I’m on my way to Vancouver to meet with people associated with the Commonwealth of Learning’s WikiEducator initiative for the Tectonic Shift Think Tank. They’re having a gathering to discuss the possibilities and limitations of the MediaWiki platform and related free and open source software for developing free and open learning resources. Over three days people will present visions for WikiEducator and its platform and we will work towards setting goals and objectives for further development.

Extending from an earlier post My Vision for WikiEducator, where I talk about the need for the platform to be able to aggregate and embed media from other platforms and then represent that content for embedding back into other platforms… I’d like to point to other thoughts and ideas that represent a wider vision I share.

  1. Pay it Forward Learning. An idea presented to NSW TAFE Outreach coordinators in 2005 as a way to offer free, or more accessible learning opportunities through the use of wiki type technology and processes. This project sees the engagement of learners in the actual development of learning resources through a formal recognition and even payment process.
  2. Brent Simpson’s various notes. Pointing out a few shortcomings on the mediaWiki platform, some ideas for improvement, and some positive possitioning of the eXe project to support WikiEducator developments
  3. Constructivist/constructionist Learning – Wikiversity discussion. The thoughts of – the gold in a wiki is in the discussion pages – where the focus in less on the actual content, but on using the process of content creation as a structure for learning.

**DATA TO EXAMINE:**
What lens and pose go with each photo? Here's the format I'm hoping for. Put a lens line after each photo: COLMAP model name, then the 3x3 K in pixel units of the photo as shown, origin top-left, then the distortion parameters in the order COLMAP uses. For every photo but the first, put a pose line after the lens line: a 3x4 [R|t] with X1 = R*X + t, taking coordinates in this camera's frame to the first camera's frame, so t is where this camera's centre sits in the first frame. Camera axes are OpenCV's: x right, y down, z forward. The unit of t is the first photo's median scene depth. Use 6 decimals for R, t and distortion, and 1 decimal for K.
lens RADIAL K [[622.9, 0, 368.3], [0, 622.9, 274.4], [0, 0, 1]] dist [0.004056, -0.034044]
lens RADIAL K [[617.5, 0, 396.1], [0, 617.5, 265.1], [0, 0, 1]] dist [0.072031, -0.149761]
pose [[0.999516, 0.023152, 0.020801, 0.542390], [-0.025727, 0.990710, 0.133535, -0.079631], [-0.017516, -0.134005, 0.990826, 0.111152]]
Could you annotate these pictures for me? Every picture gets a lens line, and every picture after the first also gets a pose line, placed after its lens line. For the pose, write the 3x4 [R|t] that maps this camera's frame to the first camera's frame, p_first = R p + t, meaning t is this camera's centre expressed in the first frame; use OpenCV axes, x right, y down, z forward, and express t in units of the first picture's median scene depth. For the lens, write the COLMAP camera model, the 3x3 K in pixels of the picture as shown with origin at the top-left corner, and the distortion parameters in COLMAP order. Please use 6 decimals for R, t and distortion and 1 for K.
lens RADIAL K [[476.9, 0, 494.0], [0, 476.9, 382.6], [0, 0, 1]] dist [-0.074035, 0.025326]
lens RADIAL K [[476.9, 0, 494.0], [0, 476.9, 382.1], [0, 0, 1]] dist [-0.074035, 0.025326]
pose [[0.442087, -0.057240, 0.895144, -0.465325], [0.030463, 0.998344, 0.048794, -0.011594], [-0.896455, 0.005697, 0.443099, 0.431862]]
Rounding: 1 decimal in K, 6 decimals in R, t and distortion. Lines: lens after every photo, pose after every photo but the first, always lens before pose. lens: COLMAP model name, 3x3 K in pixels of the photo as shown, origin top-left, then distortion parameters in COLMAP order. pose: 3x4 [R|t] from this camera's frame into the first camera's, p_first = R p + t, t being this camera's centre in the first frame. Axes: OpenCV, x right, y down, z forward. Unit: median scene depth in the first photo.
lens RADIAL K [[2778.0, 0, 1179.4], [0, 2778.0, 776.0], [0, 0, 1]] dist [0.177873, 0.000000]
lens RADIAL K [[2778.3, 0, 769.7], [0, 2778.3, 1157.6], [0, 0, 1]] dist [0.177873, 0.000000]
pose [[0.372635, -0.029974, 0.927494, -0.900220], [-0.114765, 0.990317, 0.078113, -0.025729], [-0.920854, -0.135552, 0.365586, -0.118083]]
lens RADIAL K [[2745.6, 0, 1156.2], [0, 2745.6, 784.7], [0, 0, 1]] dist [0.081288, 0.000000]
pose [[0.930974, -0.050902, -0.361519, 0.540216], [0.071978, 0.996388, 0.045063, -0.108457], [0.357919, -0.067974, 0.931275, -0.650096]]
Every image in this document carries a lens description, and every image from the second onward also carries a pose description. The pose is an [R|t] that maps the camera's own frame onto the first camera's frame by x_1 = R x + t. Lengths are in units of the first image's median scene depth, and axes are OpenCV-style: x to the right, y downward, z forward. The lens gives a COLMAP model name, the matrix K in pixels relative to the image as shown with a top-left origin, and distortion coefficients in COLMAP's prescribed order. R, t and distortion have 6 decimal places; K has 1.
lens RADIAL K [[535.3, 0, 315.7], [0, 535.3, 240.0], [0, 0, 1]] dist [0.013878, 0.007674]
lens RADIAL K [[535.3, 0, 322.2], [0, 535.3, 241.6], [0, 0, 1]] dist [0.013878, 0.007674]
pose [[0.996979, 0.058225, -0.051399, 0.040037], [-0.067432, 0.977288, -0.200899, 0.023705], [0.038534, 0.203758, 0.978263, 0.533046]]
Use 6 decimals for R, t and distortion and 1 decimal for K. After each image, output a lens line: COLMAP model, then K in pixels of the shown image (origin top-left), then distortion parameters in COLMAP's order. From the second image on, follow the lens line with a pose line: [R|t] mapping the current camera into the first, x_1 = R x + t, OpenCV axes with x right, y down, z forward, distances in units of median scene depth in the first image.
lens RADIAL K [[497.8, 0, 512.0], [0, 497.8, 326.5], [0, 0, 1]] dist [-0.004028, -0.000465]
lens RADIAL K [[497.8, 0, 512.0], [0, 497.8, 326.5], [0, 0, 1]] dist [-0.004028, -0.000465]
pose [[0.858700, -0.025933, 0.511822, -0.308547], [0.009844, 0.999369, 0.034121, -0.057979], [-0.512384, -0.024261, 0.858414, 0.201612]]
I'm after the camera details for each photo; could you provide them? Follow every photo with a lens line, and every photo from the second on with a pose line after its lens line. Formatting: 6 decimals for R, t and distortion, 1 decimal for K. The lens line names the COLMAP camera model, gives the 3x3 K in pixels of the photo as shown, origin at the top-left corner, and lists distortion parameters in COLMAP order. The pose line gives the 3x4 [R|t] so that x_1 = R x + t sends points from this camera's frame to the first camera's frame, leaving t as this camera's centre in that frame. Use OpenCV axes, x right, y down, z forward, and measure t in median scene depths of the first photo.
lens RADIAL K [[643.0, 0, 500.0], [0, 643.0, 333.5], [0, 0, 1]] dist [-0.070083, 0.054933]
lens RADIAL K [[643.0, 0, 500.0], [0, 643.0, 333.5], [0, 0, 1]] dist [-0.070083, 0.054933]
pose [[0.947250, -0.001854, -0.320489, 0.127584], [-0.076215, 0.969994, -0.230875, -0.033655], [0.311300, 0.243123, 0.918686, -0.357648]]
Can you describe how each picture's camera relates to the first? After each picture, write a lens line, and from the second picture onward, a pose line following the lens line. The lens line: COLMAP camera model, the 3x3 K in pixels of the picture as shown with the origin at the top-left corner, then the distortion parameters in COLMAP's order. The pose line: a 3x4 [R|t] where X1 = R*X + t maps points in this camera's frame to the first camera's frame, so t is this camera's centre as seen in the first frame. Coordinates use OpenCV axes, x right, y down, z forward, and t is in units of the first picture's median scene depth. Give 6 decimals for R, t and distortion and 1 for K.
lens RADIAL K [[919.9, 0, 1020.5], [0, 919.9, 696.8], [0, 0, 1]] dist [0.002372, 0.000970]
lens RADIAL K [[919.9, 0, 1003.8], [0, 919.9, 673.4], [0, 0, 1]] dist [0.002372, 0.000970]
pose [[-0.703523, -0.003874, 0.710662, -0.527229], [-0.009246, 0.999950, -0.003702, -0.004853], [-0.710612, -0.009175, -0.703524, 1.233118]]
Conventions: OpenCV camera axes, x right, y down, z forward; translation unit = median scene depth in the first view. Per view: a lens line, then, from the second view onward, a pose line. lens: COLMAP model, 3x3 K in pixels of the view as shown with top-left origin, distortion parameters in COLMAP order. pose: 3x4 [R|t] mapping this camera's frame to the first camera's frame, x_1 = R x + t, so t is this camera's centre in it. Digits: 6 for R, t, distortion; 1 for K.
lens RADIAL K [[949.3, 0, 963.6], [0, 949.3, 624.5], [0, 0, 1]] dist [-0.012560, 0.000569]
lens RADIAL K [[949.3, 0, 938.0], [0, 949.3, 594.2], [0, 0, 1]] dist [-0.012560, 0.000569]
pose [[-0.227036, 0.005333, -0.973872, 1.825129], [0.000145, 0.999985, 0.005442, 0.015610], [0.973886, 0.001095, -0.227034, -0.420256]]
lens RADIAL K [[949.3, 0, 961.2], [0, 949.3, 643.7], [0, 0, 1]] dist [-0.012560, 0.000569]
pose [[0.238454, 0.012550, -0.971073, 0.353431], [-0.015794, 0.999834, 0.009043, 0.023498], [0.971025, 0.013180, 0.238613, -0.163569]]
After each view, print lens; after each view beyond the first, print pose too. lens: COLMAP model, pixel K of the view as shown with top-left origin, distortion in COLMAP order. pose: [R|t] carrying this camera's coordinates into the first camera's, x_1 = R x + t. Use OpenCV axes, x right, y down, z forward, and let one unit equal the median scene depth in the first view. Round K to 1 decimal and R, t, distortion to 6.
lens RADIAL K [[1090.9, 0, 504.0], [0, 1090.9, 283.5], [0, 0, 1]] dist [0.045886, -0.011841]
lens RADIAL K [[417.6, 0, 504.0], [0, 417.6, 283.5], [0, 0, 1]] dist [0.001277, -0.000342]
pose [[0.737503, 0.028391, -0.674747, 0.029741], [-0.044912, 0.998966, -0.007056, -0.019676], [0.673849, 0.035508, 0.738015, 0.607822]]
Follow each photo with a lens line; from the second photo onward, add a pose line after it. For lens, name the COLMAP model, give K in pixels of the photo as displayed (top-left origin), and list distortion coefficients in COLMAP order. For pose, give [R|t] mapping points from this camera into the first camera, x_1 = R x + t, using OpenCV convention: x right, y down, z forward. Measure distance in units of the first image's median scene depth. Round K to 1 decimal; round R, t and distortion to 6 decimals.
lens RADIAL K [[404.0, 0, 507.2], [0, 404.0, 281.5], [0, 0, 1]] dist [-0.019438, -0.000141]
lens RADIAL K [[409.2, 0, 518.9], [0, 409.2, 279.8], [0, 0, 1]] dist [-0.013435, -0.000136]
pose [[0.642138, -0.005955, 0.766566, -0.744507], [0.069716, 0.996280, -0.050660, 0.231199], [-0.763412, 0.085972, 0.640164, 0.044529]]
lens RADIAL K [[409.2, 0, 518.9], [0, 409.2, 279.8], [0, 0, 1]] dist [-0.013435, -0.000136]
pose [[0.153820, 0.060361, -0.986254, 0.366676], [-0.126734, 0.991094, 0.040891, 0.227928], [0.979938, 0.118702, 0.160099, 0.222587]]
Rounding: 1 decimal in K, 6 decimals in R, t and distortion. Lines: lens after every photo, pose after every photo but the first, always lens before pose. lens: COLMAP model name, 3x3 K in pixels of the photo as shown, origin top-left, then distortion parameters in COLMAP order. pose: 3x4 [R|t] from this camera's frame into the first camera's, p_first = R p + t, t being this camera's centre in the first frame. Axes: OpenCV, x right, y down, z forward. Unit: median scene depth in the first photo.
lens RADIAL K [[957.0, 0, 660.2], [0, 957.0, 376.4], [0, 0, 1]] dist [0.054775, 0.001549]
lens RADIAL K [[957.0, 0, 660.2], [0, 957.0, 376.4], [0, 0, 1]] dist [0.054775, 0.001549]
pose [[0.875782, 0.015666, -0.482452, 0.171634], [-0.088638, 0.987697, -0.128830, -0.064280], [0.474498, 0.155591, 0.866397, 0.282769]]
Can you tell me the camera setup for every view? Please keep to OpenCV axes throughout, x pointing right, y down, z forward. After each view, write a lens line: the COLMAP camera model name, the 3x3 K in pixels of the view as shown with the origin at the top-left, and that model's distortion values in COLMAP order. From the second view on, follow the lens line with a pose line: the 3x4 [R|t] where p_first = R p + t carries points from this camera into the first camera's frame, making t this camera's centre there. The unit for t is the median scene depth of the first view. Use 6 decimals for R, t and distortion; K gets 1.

**EXERCISES:**
[1] The WikiEducator post points to three ideas in a numbered list. Give the title of each.
[2] Answer from the WikiEducator post:
(a) To which city is the writer traveling?
(b) To whom was Pay it Forward Learning presented, and in what year?
(c) According to the Wikiversity discussion item, where is the gold in a wiki?

**TASK-BY-TASK SOLUTIONS:**
[1]
Pay it Forward Learning
Brent Simpson’s various notes
Constructivist/constructionist Learning – Wikiversity discussion

[2]
(a) Vancouver
(b) NSW TAFE Outreach coordinators, in 2005
(c) In the discussion pages